I was teaching a class on emerging technologies when the topic of advanced driver assistance systems (ADAS) popped up.
A technician told everyone how he recently recalibrated a LiDAR (Light Detection and Ranging) unit on a Honda. The tech went on to say that he purchased stands and targets from a well-known distributor and that his business increased ten-fold.
That's great! When all is said and done — and there is a reboot from electrified to hydrogen fuel to whatever — there will always be ADAS to autonomy.
About another 30 minutes deeper into the class, the technician told everyone how static ADAS calibration/recalibration can be performed — anywhere. Then, went on to say how he recalibrated the LiDAR unit in the shop's parking lot.
WAIT A MINUTE! The parking lot?!
That's when I had to ask all about their ADAS setup:
- "Was the stand level?"
- "Was the ground level?"
- "Was the vehicle level?"
- "How could you tell?"
Of course, the stand was leveled to the ground via the bubble levels on the unit, but what about the Honda?

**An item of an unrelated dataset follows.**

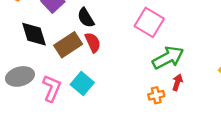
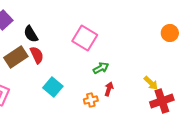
green arrow: (168, 58) -> (101, 68), size x0.6
cyan square: (82, 84) -> (53, 87), moved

(Crickets heard in the background.)
And it's not the technician's fault in entirety. Many companies that manufacture the equipment employ other technicians-turned-trainers — who have not been exposed to the elements of ADAS and the one-degree rule as I like to call it — and pass the word to the new equipment owner (not necessarily an automotive technician) and relay their interpretation of the rules of engagement.
And what's more about this ADAS training? It's usually a one-day event.
This included the technician's recalibrating the LiDAR. He was under the impression that the cone-reflector was the key "level" component. The vehicle was secondary. And in this case, the triangulation was close enough — within specifications — to reset.